Material for the task —
++++

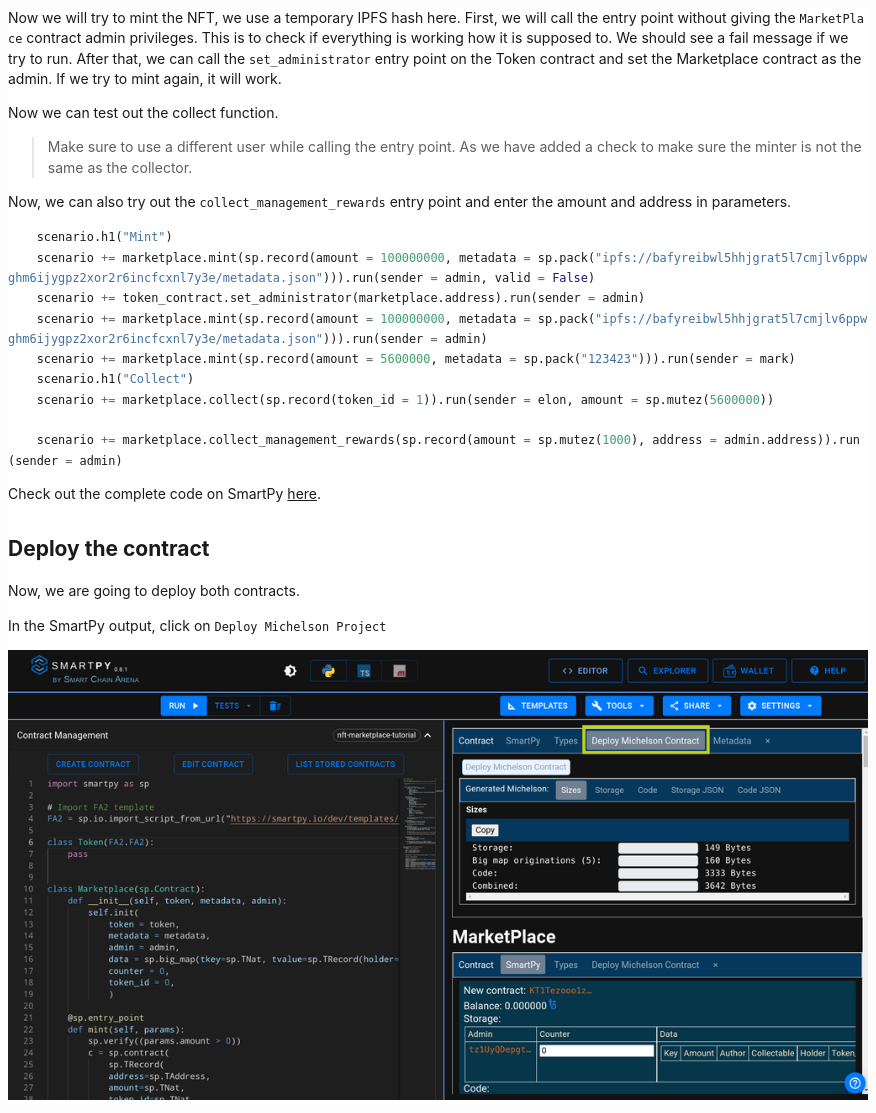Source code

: Now we will try to mint the NFT, we use a temporary IPFS hash here. First, we will call the entry point without giving the `MarketPlace` contract admin privileges. This is to check if everything is working how it is supposed to. We should see a fail message if we try to run.
After that, we can call the `set_administrator` entry point on the Token contract and set the Marketplace contract as the admin.
If we try to mint again, it will work.

Now we can test out the collect function.
> Make sure to use a different user while calling the entry point. As we have added a check to make sure the minter is not the same as the collector.

Now, we can also try out the `collect_management_rewards` entry point and enter the amount and address in parameters.

```python
    scenario.h1("Mint")
    scenario += marketplace.mint(sp.record(amount = 100000000, metadata = sp.pack("ipfs://bafyreibwl5hhjgrat5l7cmjlv6ppwghm6ijygpz2xor2r6incfcxnl7y3e/metadata.json"))).run(sender = admin, valid = False)
    scenario += token_contract.set_administrator(marketplace.address).run(sender = admin)
    scenario += marketplace.mint(sp.record(amount = 100000000, metadata = sp.pack("ipfs://bafyreibwl5hhjgrat5l7cmjlv6ppwghm6ijygpz2xor2r6incfcxnl7y3e/metadata.json"))).run(sender = admin)
    scenario += marketplace.mint(sp.record(amount = 5600000, metadata = sp.pack("123423"))).run(sender = mark)
    scenario.h1("Collect")
    scenario += marketplace.collect(sp.record(token_id = 1)).run(sender = elon, amount = sp.mutez(5600000))

    scenario += marketplace.collect_management_rewards(sp.record(amount = sp.mutez(1000), address = admin.address)).run(sender = admin)
```

Check out the complete code on SmartPy [here](https://smartpy.io/ide?cid=QmVGqtBwNNnxwdFPrnmZYnQGq5PEQGSGMQwrB53rMtuJfg&k=6c6a8bdfdaf5a2893854).


## Deploy the contract

Now, we are going to deploy both contracts.

In the SmartPy output, click on `Deploy Michelson Project`

![image](../../../.gitbook/assets/tezos-nft-market-10.png)
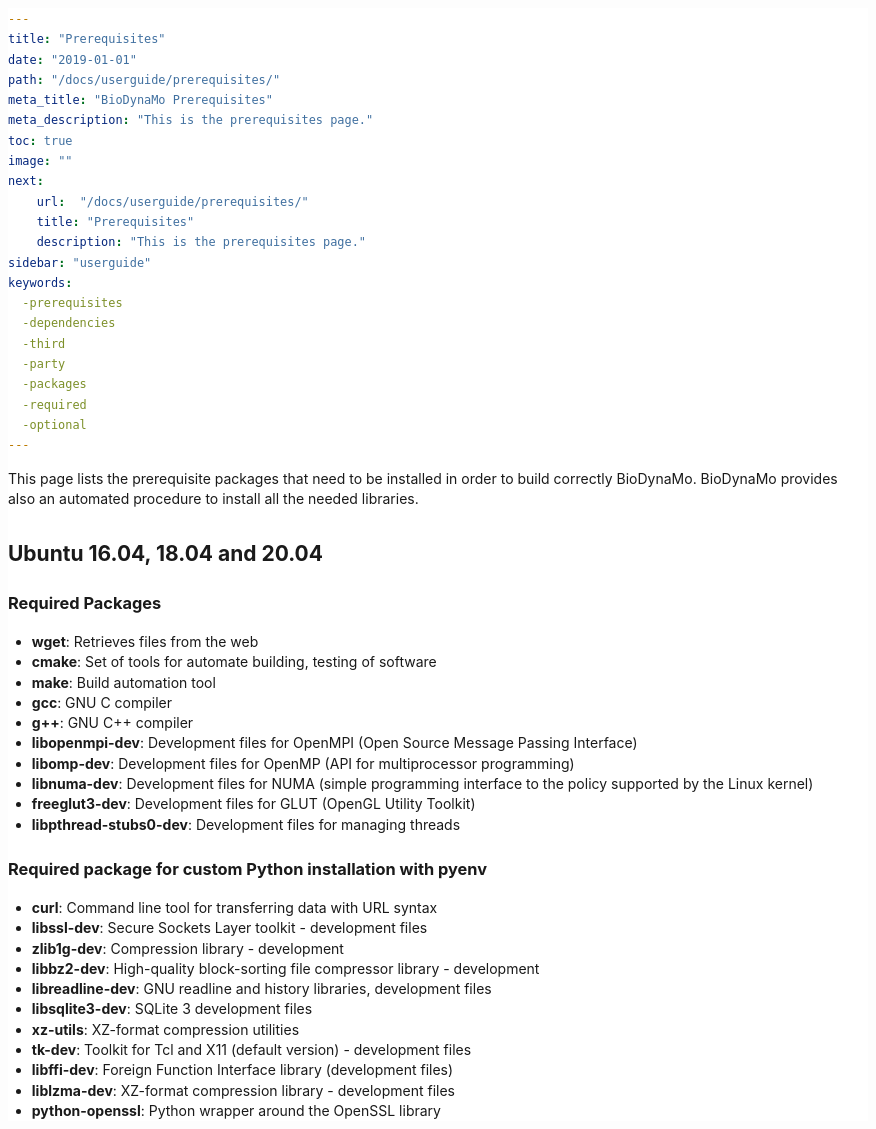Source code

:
 ```yaml
---
title: "Prerequisites"
date: "2019-01-01"
path: "/docs/userguide/prerequisites/"
meta_title: "BioDynaMo Prerequisites"
meta_description: "This is the prerequisites page."
toc: true
image: ""
next:
    url:  "/docs/userguide/prerequisites/"
    title: "Prerequisites"
    description: "This is the prerequisites page."
sidebar: "userguide"
keywords:
  -prerequisites
  -dependencies
  -third
  -party
  -packages
  -required
  -optional
---
```


This page lists the prerequisite packages that need to be installed in order to build correctly BioDynaMo.
BioDynaMo provides also an automated procedure to install all the needed libraries.

## Ubuntu 16.04, 18.04 and 20.04

### Required Packages

  * **wget**: Retrieves files from the web
  * **cmake**: Set of tools for automate building, testing of software
  * **make**: Build automation tool
  * **gcc**: GNU C compiler
  * **g++**: GNU C++ compiler
  * **libopenmpi-dev**: Development files for OpenMPI (Open Source Message Passing Interface)
  * **libomp-dev**: Development files for OpenMP (API for multiprocessor programming)
  * **libnuma-dev**: Development files for NUMA (simple programming interface to the policy supported by the Linux kernel)
  * **freeglut3-dev**: Development files for GLUT (OpenGL Utility Toolkit)
  * **libpthread-stubs0-dev**: Development files for managing threads

### Required package for custom Python installation with pyenv

  * **curl**: Command line tool for transferring data with URL syntax
  * **libssl-dev**: Secure Sockets Layer toolkit - development files
  * **zlib1g-dev**: Compression library - development
  * **libbz2-dev**: High-quality block-sorting file compressor library - development
  * **libreadline-dev**: GNU readline and history libraries, development files
  * **libsqlite3-dev**: SQLite 3 development files
  * **xz-utils**: XZ-format compression utilities
  * **tk-dev**: Toolkit for Tcl and X11 (default version) - development files
  * **libffi-dev**: Foreign Function Interface library (development files)
  * **liblzma-dev**: XZ-format compression library - development files
  * **python-openssl**: Python wrapper around the OpenSSL library
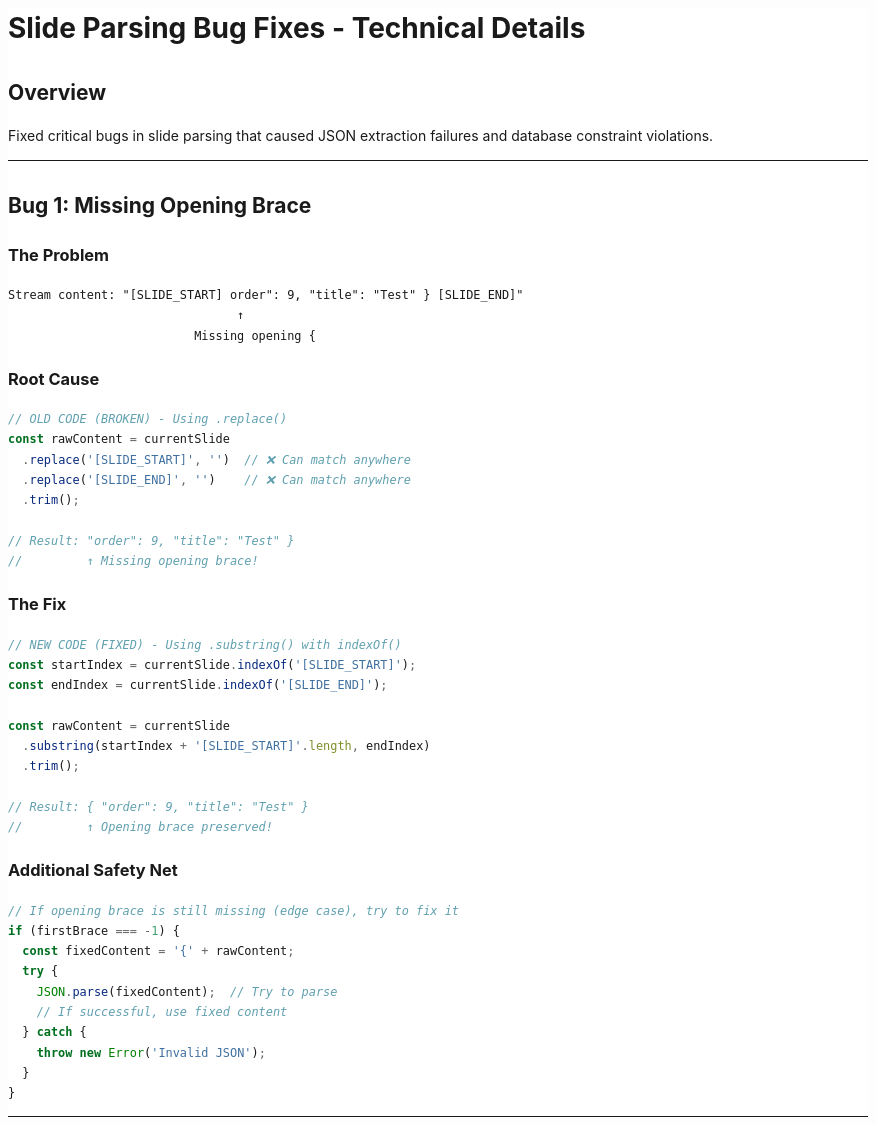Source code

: # Slide Parsing Bug Fixes - Technical Details

## Overview
Fixed critical bugs in slide parsing that caused JSON extraction failures and database constraint violations.

---

## Bug 1: Missing Opening Brace

### The Problem
```
Stream content: "[SLIDE_START] order": 9, "title": "Test" } [SLIDE_END]"
                                ↑
                          Missing opening {
```

### Root Cause
```typescript
// OLD CODE (BROKEN) - Using .replace()
const rawContent = currentSlide
  .replace('[SLIDE_START]', '')  // ❌ Can match anywhere
  .replace('[SLIDE_END]', '')    // ❌ Can match anywhere
  .trim();

// Result: "order": 9, "title": "Test" }
//         ↑ Missing opening brace!
```

### The Fix
```typescript
// NEW CODE (FIXED) - Using .substring() with indexOf()
const startIndex = currentSlide.indexOf('[SLIDE_START]');
const endIndex = currentSlide.indexOf('[SLIDE_END]');

const rawContent = currentSlide
  .substring(startIndex + '[SLIDE_START]'.length, endIndex)
  .trim();

// Result: { "order": 9, "title": "Test" }
//         ↑ Opening brace preserved!
```

### Additional Safety Net
```typescript
// If opening brace is still missing (edge case), try to fix it
if (firstBrace === -1) {
  const fixedContent = '{' + rawContent;
  try {
    JSON.parse(fixedContent);  // Try to parse
    // If successful, use fixed content
  } catch {
    throw new Error('Invalid JSON');
  }
}
```

---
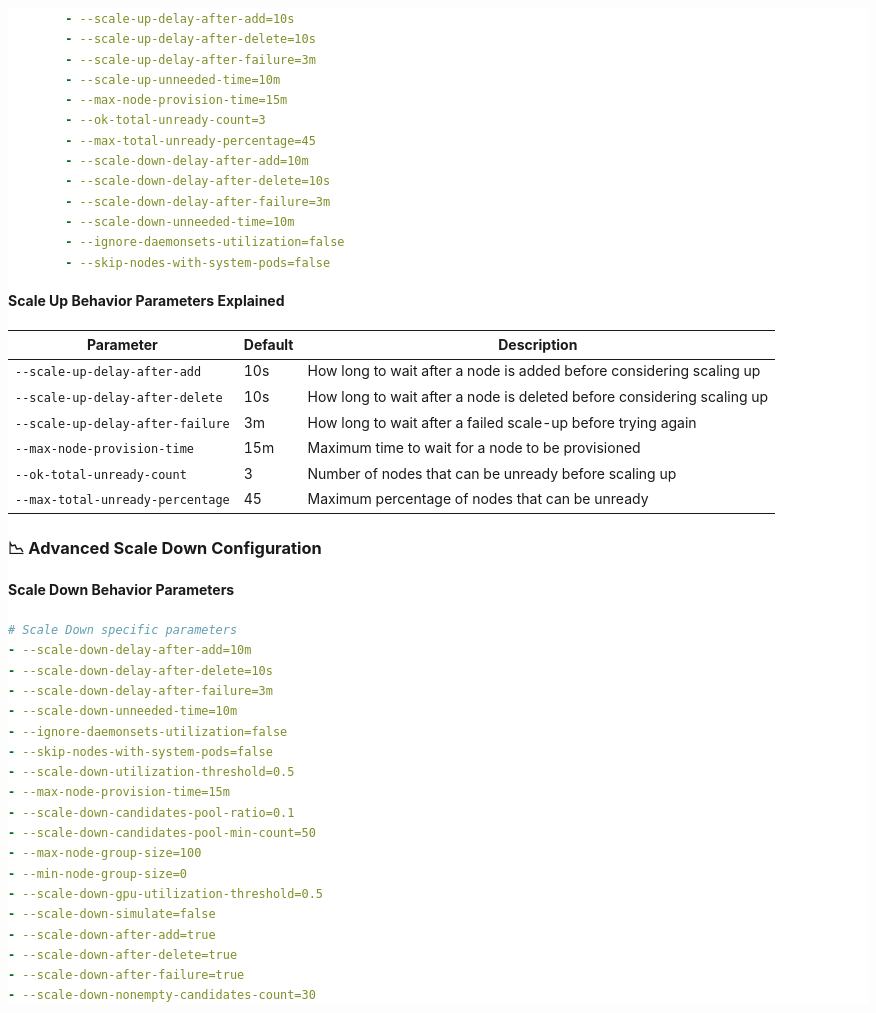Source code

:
 ```yaml
        - --scale-up-delay-after-add=10s
        - --scale-up-delay-after-delete=10s
        - --scale-up-delay-after-failure=3m
        - --scale-up-unneeded-time=10m
        - --max-node-provision-time=15m
        - --ok-total-unready-count=3
        - --max-total-unready-percentage=45
        - --scale-down-delay-after-add=10m
        - --scale-down-delay-after-delete=10s
        - --scale-down-delay-after-failure=3m
        - --scale-down-unneeded-time=10m
        - --ignore-daemonsets-utilization=false
        - --skip-nodes-with-system-pods=false
```

#### Scale Up Behavior Parameters Explained

| Parameter | Default | Description |
|-----------|---------|-------------|
| `--scale-up-delay-after-add` | 10s | How long to wait after a node is added before considering scaling up |
| `--scale-up-delay-after-delete` | 10s | How long to wait after a node is deleted before considering scaling up |
| `--scale-up-delay-after-failure` | 3m | How long to wait after a failed scale-up before trying again |
| `--max-node-provision-time` | 15m | Maximum time to wait for a node to be provisioned |
| `--ok-total-unready-count` | 3 | Number of nodes that can be unready before scaling up |
| `--max-total-unready-percentage` | 45 | Maximum percentage of nodes that can be unready |

### 📉 Advanced Scale Down Configuration

#### Scale Down Behavior Parameters

```yaml
# Scale Down specific parameters
- --scale-down-delay-after-add=10m
- --scale-down-delay-after-delete=10s
- --scale-down-delay-after-failure=3m
- --scale-down-unneeded-time=10m
- --ignore-daemonsets-utilization=false
- --skip-nodes-with-system-pods=false
- --scale-down-utilization-threshold=0.5
- --max-node-provision-time=15m
- --scale-down-candidates-pool-ratio=0.1
- --scale-down-candidates-pool-min-count=50
- --max-node-group-size=100
- --min-node-group-size=0
- --scale-down-gpu-utilization-threshold=0.5
- --scale-down-simulate=false
- --scale-down-after-add=true
- --scale-down-after-delete=true
- --scale-down-after-failure=true
- --scale-down-nonempty-candidates-count=30
```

++++

Set down every record exactly, without the pictures.

Source code

: Now we will try to mint the NFT, we use a temporary IPFS hash here. First, we will call the entry point without giving the `MarketPlace` contract admin privileges. This is to check if everything is working how it is supposed to. We should see a fail message if we try to run.
After that, we can call the `set_administrator` entry point on the Token contract and set the Marketplace contract as the admin.
If we try to mint again, it will work.

Now we can test out the collect function.
> Make sure to use a different user while calling the entry point. As we have added a check to make sure the minter is not the same as the collector.

Now, we can also try out the `collect_management_rewards` entry point and enter the amount and address in parameters.

```python
    scenario.h1("Mint")
    scenario += marketplace.mint(sp.record(amount = 100000000, metadata = sp.pack("ipfs://bafyreibwl5hhjgrat5l7cmjlv6ppwghm6ijygpz2xor2r6incfcxnl7y3e/metadata.json"))).run(sender = admin, valid = False)
    scenario += token_contract.set_administrator(marketplace.address).run(sender = admin)
    scenario += marketplace.mint(sp.record(amount = 100000000, metadata = sp.pack("ipfs://bafyreibwl5hhjgrat5l7cmjlv6ppwghm6ijygpz2xor2r6incfcxnl7y3e/metadata.json"))).run(sender = admin)
    scenario += marketplace.mint(sp.record(amount = 5600000, metadata = sp.pack("123423"))).run(sender = mark)
    scenario.h1("Collect")
    scenario += marketplace.collect(sp.record(token_id = 1)).run(sender = elon, amount = sp.mutez(5600000))

    scenario += marketplace.collect_management_rewards(sp.record(amount = sp.mutez(1000), address = admin.address)).run(sender = admin)
```

Check out the complete code on SmartPy [here](https://smartpy.io/ide?cid=QmVGqtBwNNnxwdFPrnmZYnQGq5PEQGSGMQwrB53rMtuJfg&k=6c6a8bdfdaf5a2893854).


## Deploy the contract

Now, we are going to deploy both contracts.

In the SmartPy output, click on `Deploy Michelson Project`

![image](../../../.gitbook/assets/tezos-nft-market-10.png)
Source code

:
 ```yaml
---
title: "Prerequisites"
date: "2019-01-01"
path: "/docs/userguide/prerequisites/"
meta_title: "BioDynaMo Prerequisites"
meta_description: "This is the prerequisites page."
toc: true
image: ""
next:
    url:  "/docs/userguide/prerequisites/"
    title: "Prerequisites"
    description: "This is the prerequisites page."
sidebar: "userguide"
keywords:
  -prerequisites
  -dependencies
  -third
  -party
  -packages
  -required
  -optional
---
```


This page lists the prerequisite packages that need to be installed in order to build correctly BioDynaMo.
BioDynaMo provides also an automated procedure to install all the needed libraries.

## Ubuntu 16.04, 18.04 and 20.04

### Required Packages

  * **wget**: Retrieves files from the web
  * **cmake**: Set of tools for automate building, testing of software
  * **make**: Build automation tool
  * **gcc**: GNU C compiler
  * **g++**: GNU C++ compiler
  * **libopenmpi-dev**: Development files for OpenMPI (Open Source Message Passing Interface)
  * **libomp-dev**: Development files for OpenMP (API for multiprocessor programming)
  * **libnuma-dev**: Development files for NUMA (simple programming interface to the policy supported by the Linux kernel)
  * **freeglut3-dev**: Development files for GLUT (OpenGL Utility Toolkit)
  * **libpthread-stubs0-dev**: Development files for managing threads

### Required package for custom Python installation with pyenv

  * **curl**: Command line tool for transferring data with URL syntax
  * **libssl-dev**: Secure Sockets Layer toolkit - development files
  * **zlib1g-dev**: Compression library - development
  * **libbz2-dev**: High-quality block-sorting file compressor library - development
  * **libreadline-dev**: GNU readline and history libraries, development files
  * **libsqlite3-dev**: SQLite 3 development files
  * **xz-utils**: XZ-format compression utilities
  * **tk-dev**: Toolkit for Tcl and X11 (default version) - development files
  * **libffi-dev**: Foreign Function Interface library (development files)
  * **liblzma-dev**: XZ-format compression library - development files
  * **python-openssl**: Python wrapper around the OpenSSL library
Source code

: # Slide Parsing Bug Fixes - Technical Details

## Overview
Fixed critical bugs in slide parsing that caused JSON extraction failures and database constraint violations.

---

## Bug 1: Missing Opening Brace

### The Problem
```
Stream content: "[SLIDE_START] order": 9, "title": "Test" } [SLIDE_END]"
                                ↑
                          Missing opening {
```

### Root Cause
```typescript
// OLD CODE (BROKEN) - Using .replace()
const rawContent = currentSlide
  .replace('[SLIDE_START]', '')  // ❌ Can match anywhere
  .replace('[SLIDE_END]', '')    // ❌ Can match anywhere
  .trim();

// Result: "order": 9, "title": "Test" }
//         ↑ Missing opening brace!
```

### The Fix
```typescript
// NEW CODE (FIXED) - Using .substring() with indexOf()
const startIndex = currentSlide.indexOf('[SLIDE_START]');
const endIndex = currentSlide.indexOf('[SLIDE_END]');

const rawContent = currentSlide
  .substring(startIndex + '[SLIDE_START]'.length, endIndex)
  .trim();

// Result: { "order": 9, "title": "Test" }
//         ↑ Opening brace preserved!
```

### Additional Safety Net
```typescript
// If opening brace is still missing (edge case), try to fix it
if (firstBrace === -1) {
  const fixedContent = '{' + rawContent;
  try {
    JSON.parse(fixedContent);  // Try to parse
    // If successful, use fixed content
  } catch {
    throw new Error('Invalid JSON');
  }
}
```

---
Source code

:
 ```yaml
        - --scale-up-delay-after-add=10s
        - --scale-up-delay-after-delete=10s
        - --scale-up-delay-after-failure=3m
        - --scale-up-unneeded-time=10m
        - --max-node-provision-time=15m
        - --ok-total-unready-count=3
        - --max-total-unready-percentage=45
        - --scale-down-delay-after-add=10m
        - --scale-down-delay-after-delete=10s
        - --scale-down-delay-after-failure=3m
        - --scale-down-unneeded-time=10m
        - --ignore-daemonsets-utilization=false
        - --skip-nodes-with-system-pods=false
```

#### Scale Up Behavior Parameters Explained

| Parameter | Default | Description |
|-----------|---------|-------------|
| `--scale-up-delay-after-add` | 10s | How long to wait after a node is added before considering scaling up |
| `--scale-up-delay-after-delete` | 10s | How long to wait after a node is deleted before considering scaling up |
| `--scale-up-delay-after-failure` | 3m | How long to wait after a failed scale-up before trying again |
| `--max-node-provision-time` | 15m | Maximum time to wait for a node to be provisioned |
| `--ok-total-unready-count` | 3 | Number of nodes that can be unready before scaling up |
| `--max-total-unready-percentage` | 45 | Maximum percentage of nodes that can be unready |

### 📉 Advanced Scale Down Configuration

#### Scale Down Behavior Parameters

```yaml
# Scale Down specific parameters
- --scale-down-delay-after-add=10m
- --scale-down-delay-after-delete=10s
- --scale-down-delay-after-failure=3m
- --scale-down-unneeded-time=10m
- --ignore-daemonsets-utilization=false
- --skip-nodes-with-system-pods=false
- --scale-down-utilization-threshold=0.5
- --max-node-provision-time=15m
- --scale-down-candidates-pool-ratio=0.1
- --scale-down-candidates-pool-min-count=50
- --max-node-group-size=100
- --min-node-group-size=0
- --scale-down-gpu-utilization-threshold=0.5
- --scale-down-simulate=false
- --scale-down-after-add=true
- --scale-down-after-delete=true
- --scale-down-after-failure=true
- --scale-down-nonempty-candidates-count=30
```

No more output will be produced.